▶ **WHAT TO DO**: Please gather every line in the entries below that contains the word "pose", and copy each of those lines in full.

• • • • • • •

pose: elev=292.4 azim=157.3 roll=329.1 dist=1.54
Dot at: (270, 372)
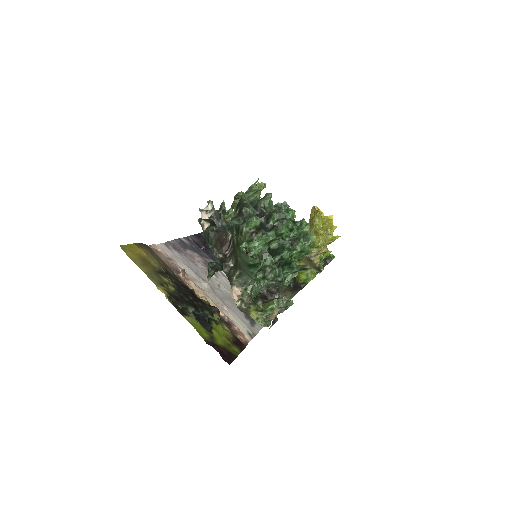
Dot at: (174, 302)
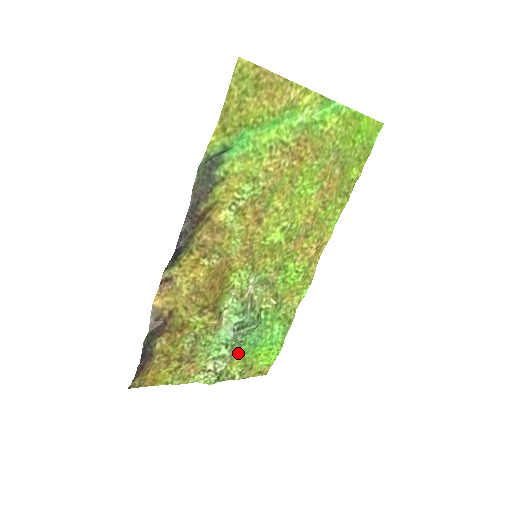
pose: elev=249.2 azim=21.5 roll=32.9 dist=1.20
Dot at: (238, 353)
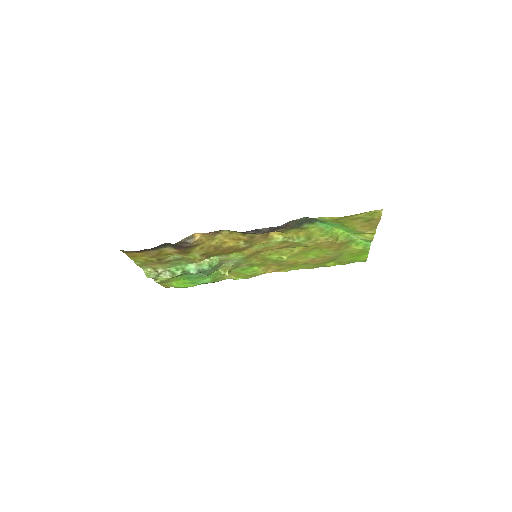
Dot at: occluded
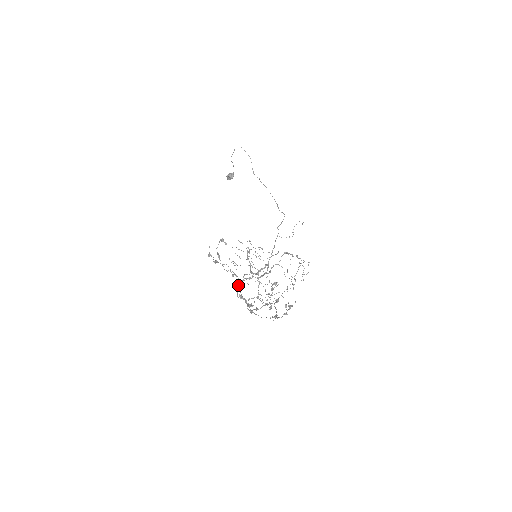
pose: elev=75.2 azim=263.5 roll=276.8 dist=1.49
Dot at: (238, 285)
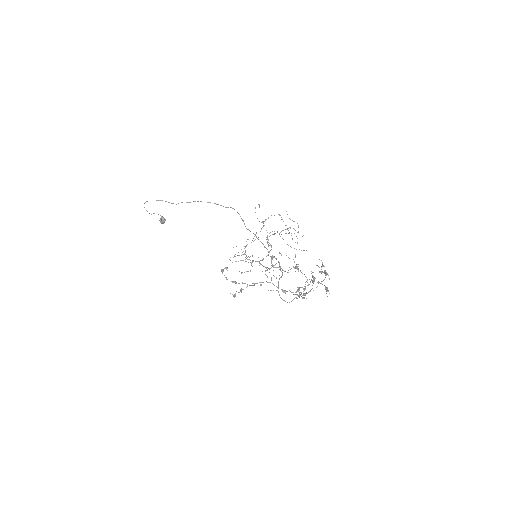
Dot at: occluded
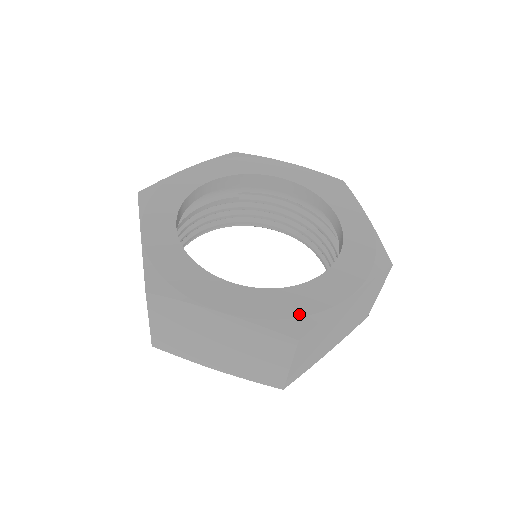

• • • • • • •

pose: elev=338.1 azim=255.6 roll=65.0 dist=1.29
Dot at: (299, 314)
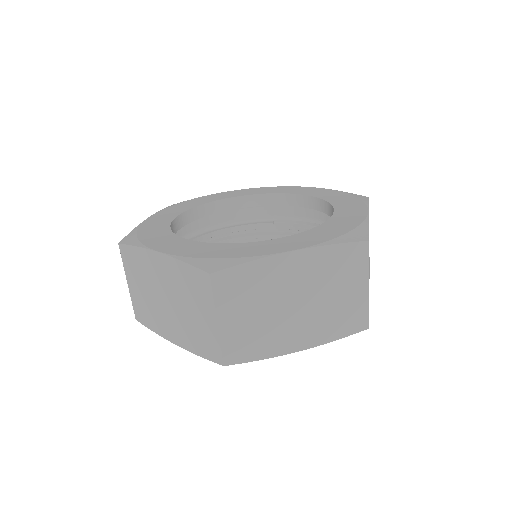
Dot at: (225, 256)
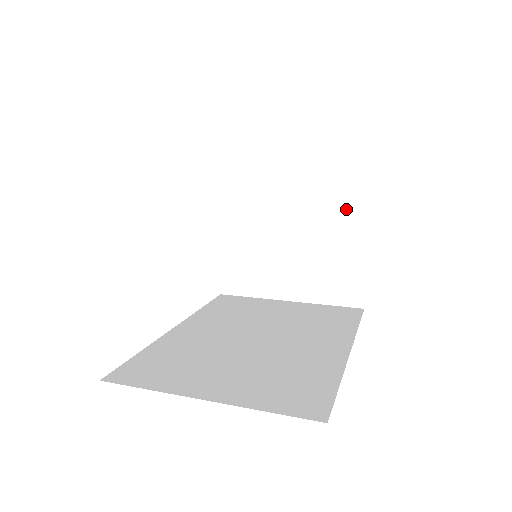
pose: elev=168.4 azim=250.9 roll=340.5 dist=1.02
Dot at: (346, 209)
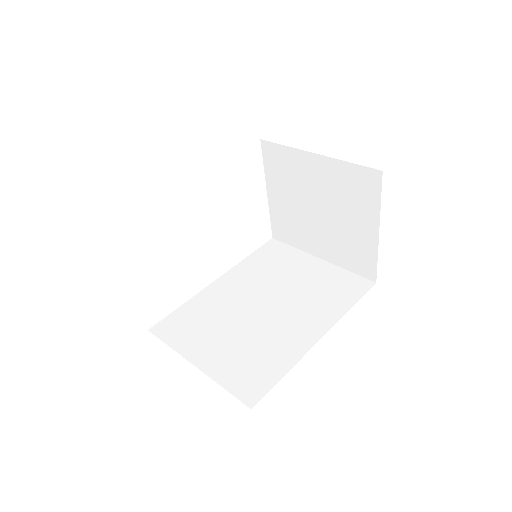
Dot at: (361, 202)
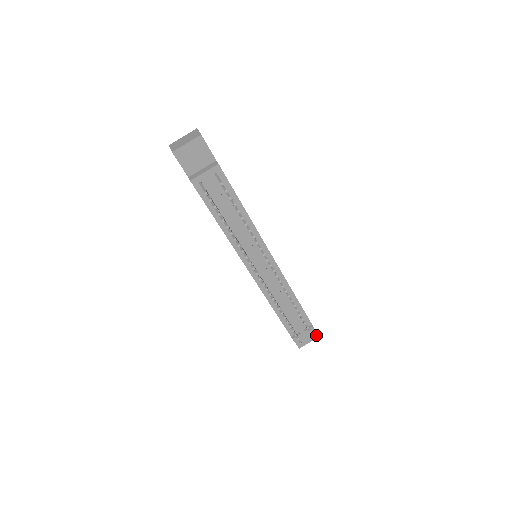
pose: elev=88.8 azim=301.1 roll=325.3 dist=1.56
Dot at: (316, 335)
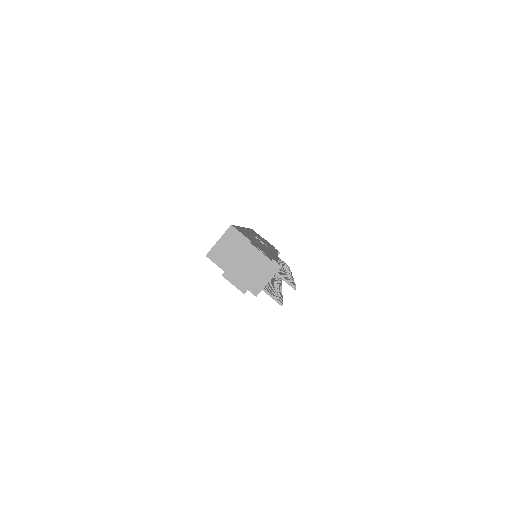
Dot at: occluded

• • • • • • •

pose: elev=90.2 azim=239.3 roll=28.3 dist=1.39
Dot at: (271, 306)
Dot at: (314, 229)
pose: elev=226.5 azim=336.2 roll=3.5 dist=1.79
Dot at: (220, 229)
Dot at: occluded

• • • • • • •

▶ **TASK ANSWER**:
pose: elev=292.4 azim=157.3 roll=329.1 dist=1.54
pose: elev=249.2 azim=21.5 roll=32.9 dist=1.20
pose: elev=75.2 azim=263.5 roll=276.8 dist=1.49
pose: elev=338.1 azim=255.6 roll=65.0 dist=1.29
pose: elev=168.4 azim=250.9 roll=340.5 dist=1.02
pose: elev=88.8 azim=301.1 roll=325.3 dist=1.56
pose: elev=90.2 azim=239.3 roll=28.3 dist=1.39
pose: elev=226.5 azim=336.2 roll=3.5 dist=1.79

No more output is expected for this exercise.